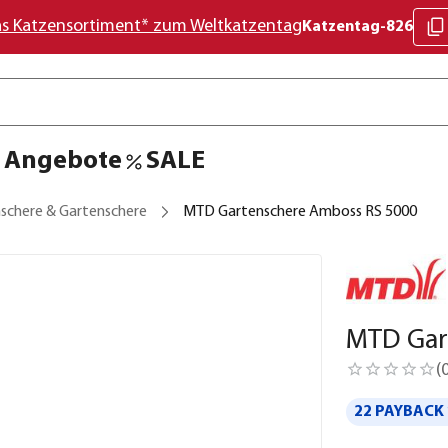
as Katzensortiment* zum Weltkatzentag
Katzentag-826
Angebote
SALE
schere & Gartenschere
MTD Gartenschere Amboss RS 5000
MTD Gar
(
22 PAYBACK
====================
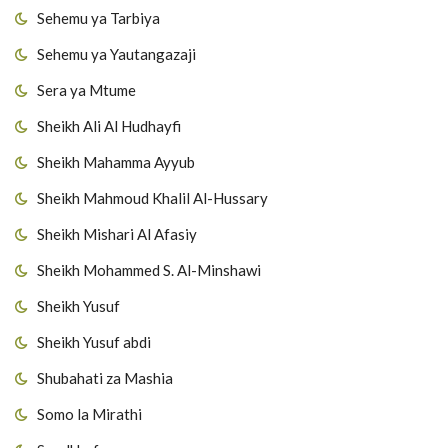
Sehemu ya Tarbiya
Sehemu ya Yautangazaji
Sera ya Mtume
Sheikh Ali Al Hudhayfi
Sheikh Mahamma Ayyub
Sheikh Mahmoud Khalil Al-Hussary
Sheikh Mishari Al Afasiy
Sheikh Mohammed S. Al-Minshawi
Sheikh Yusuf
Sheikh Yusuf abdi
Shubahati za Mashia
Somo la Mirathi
====================
**AIM OF THE TASK:**
Starting at the line that has "Sheikh Ali Al Hudhayfi" and ending at the line that has "Somo la Mirathi", please write out the lines above exactly, leaving out all others.

**ANSWER BOX:**
Sheikh Ali Al Hudhayfi
Sheikh Mahamma Ayyub
Sheikh Mahmoud Khalil Al-Hussary
Sheikh Mishari Al Afasiy
Sheikh Mohammed S. Al-Minshawi
Sheikh Yusuf
Sheikh Yusuf abdi
Shubahati za Mashia
Somo la Mirathi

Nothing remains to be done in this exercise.